• **GOAL**: Duplicate the passage from the startup article word for word, starting at the words "For those of" and stopping after the words "analysis and research.".

The reality of being an entrepreneur, however, means enduring a turbulent, unavoidable mental and emotional roller coaster.

Anyone can start a business. Find a name, fill out the articles of incorporation, pay a fee to file and publicize it as directed, and you’ll be well on your way to becoming the next Mark Cuban or Lori Greiner. It’s easy on paper.

The reality of being an entrepreneur, however, means enduring a turbulent, unavoidable mental and emotional roller coaster. It’s a hard ride to success.

But, if along the way you decide that success isn’t your thing, here are six calculated strategies that will lead to your startup’s ultimate demise (so you can get off the ride early):

1. Don’t Prepare for Slow Growth

Many startups fail because they simply run out of money. Why do they run out of money? They couldn’t get customers fast enough. When you get started building your startup, your projections for revenue growth might be up to six times the speed of reality. Reality is a bitch.

To ensure a quick exit: Quit your day job, and don’t bring in any investors who may provide the runway you need to prepare your startup for long-term success. You built an amazing widget, so you’ll be replacing your current salary in a month or two. Your savings account will be all you need to weather your ramp-up period.

2. Don’t Worry About Customer Churn

You’ve been landing new customers at a pretty good clip. Evidently, people are married to the idea that your product is going to meet their needs. But the honeymoon ends, and reality sets in. Customers are fighting with your product every day. Your product’s little quirks are getting annoying, and customers are starting to regret their decision to buy.

People don’t come with instruction manuals, so why should your product? Surely, all of your customers have read John Gray’s “Men Are from Mars, Women Are from Venus,” so they’ll totally understand when your support team needs to go to their “cave” immediately following a new feature release. Your lack of support should ensure that your customer divorce rate exceeds the national average.

3. Ignore the Market

No matter how wonderful your product is, it will fail if it doesn’t solve a real problem in the marketplace. People don’t just throw money away; you have to satisfy a real need. If you’re not fulfilling a true need, you’re well on your way to killing your startup. Reaching in too many directions is another great way to add to the pain, as a one-size-fits-all startup typically fits none.

For those of you who didn’t assume a perfect fit right out of the gate, you may have stumbled upon a market fit, so you’ll need to take a page out of Blockbuster’s book to drive your business into the ground. Avoid pivoting your business in any way to react to — or, worse, proactively anticipate — market changes.

4. Under-budget and Overspend

Everything in business costs money. Mismanaging that money is essential to killing your startup. When planning projects and campaigns, underestimate how much money it’ll take to bring them to market. This is typically accomplished by utilizing textbooks rather than actual data analysis and research.

Under-budgeting in this manner will drain a large portion of your assets, but it’s possible you have venture capital money by now. Those investors expect you to spend all that money quickly, so you’ll definitely want to start pouring money into large, long-term expenses, like platinum conference sponsorships and five-year leases on swanky office space that you’ll definitely “grow into” someday. Once you’ve blown all that cash and have little to show for it, your down round will surely kill your startup’s buzz.

• **DATA LISTING**:
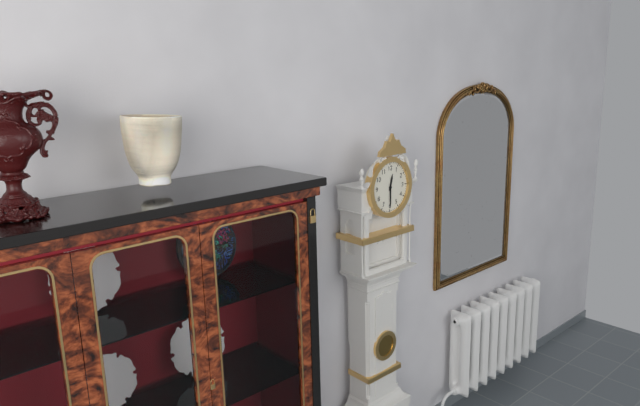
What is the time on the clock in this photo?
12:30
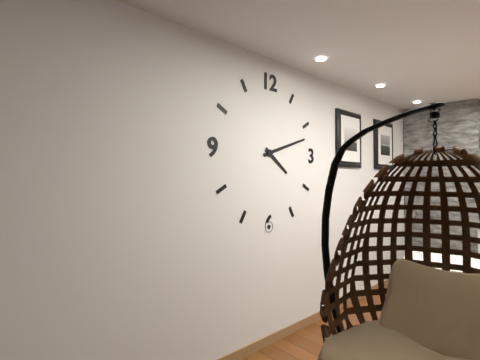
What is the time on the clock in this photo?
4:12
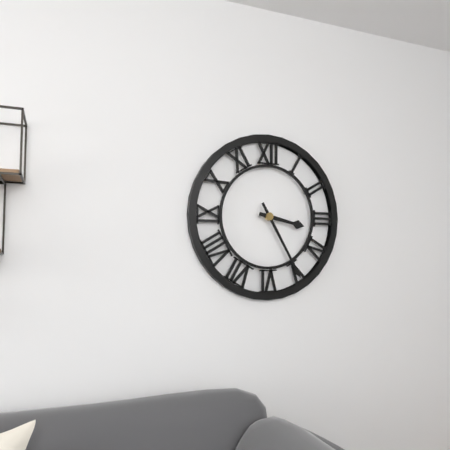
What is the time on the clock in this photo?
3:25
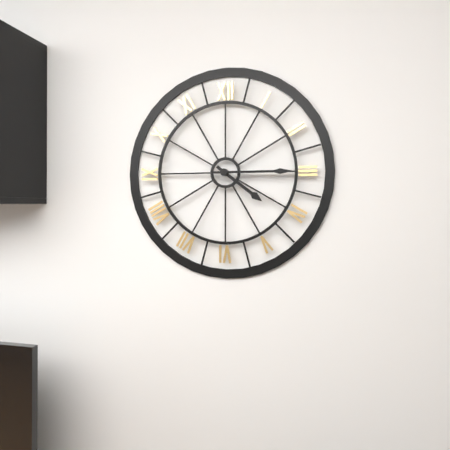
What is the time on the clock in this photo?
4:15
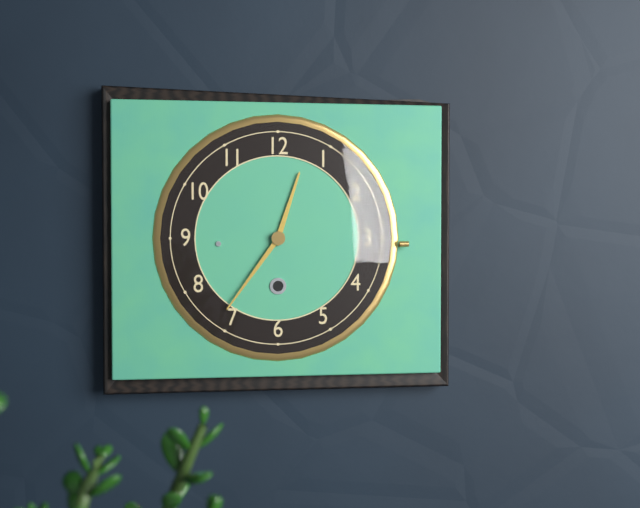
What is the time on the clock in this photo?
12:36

==

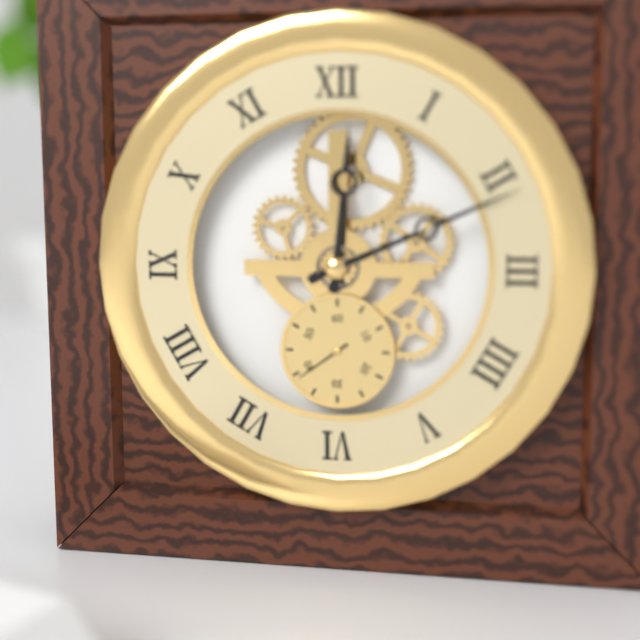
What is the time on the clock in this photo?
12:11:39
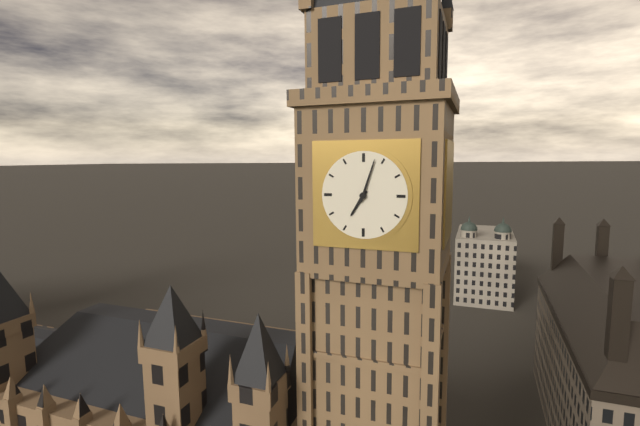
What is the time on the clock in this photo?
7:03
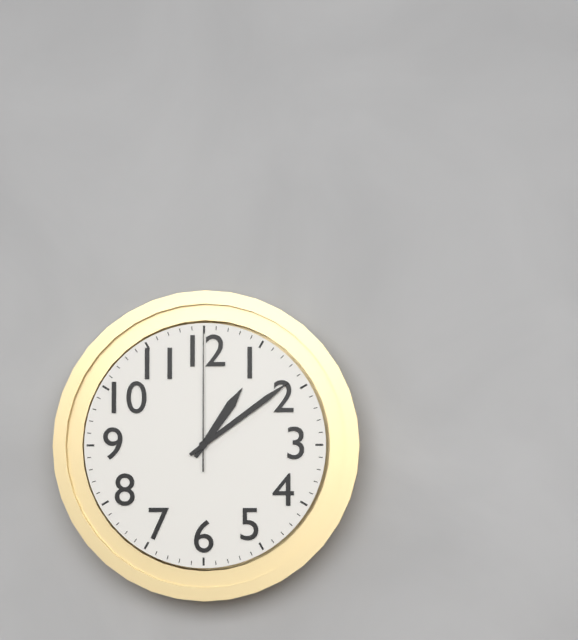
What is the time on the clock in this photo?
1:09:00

* * *

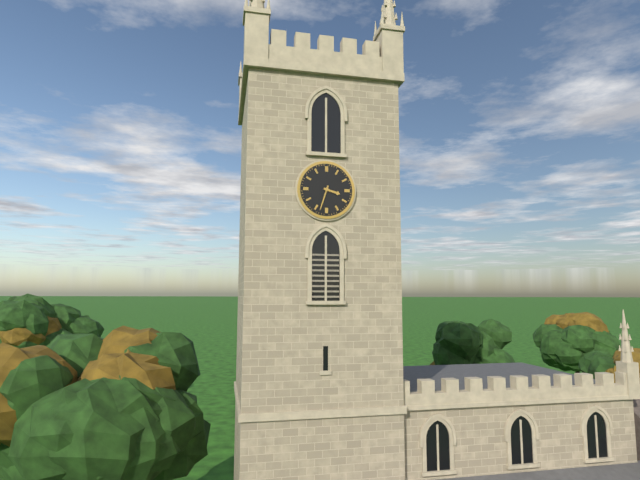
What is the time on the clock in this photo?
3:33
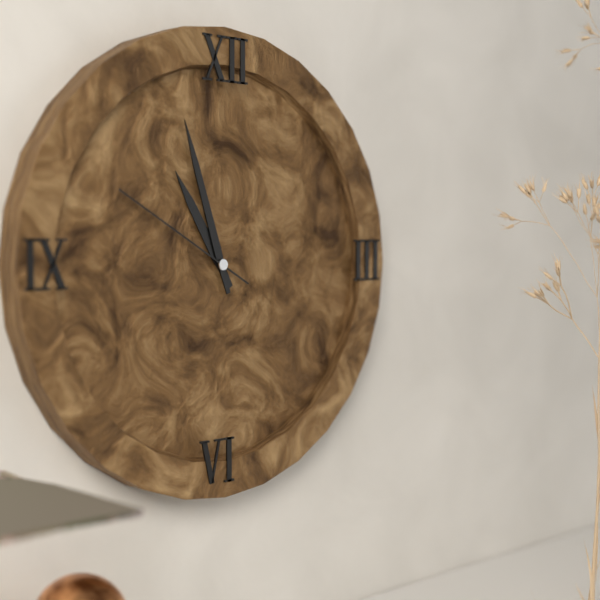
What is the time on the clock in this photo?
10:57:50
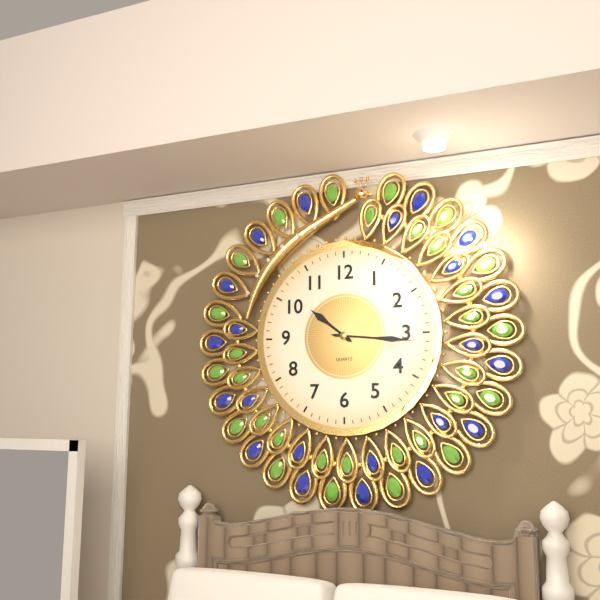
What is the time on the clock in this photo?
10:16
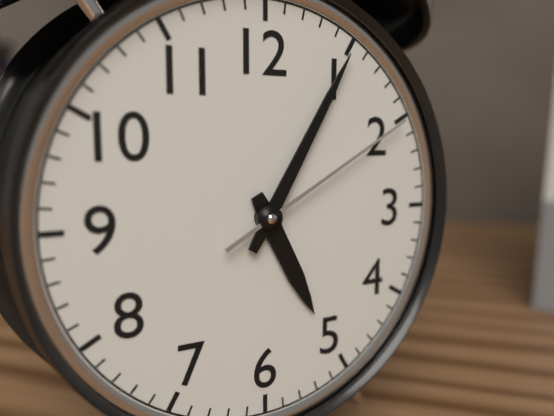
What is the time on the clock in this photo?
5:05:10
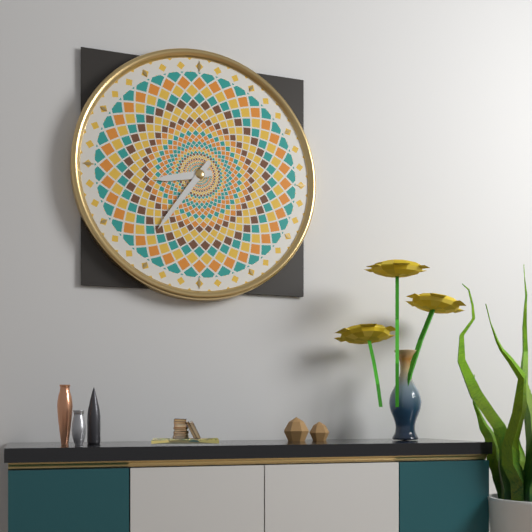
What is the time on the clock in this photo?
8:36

• **FINISHED EXERCISE**:
For those of you who didn’t assume a perfect fit right out of the gate, you may have stumbled upon a market fit, so you’ll need to take a page out of Blockbuster’s book to drive your business into the ground. Avoid pivoting your business in any way to react to — or, worse, proactively anticipate — market changes.

4. Under-budget and Overspend

Everything in business costs money. Mismanaging that money is essential to killing your startup. When planning projects and campaigns, underestimate how much money it’ll take to bring them to market. This is typically accomplished by utilizing textbooks rather than actual data analysis and research.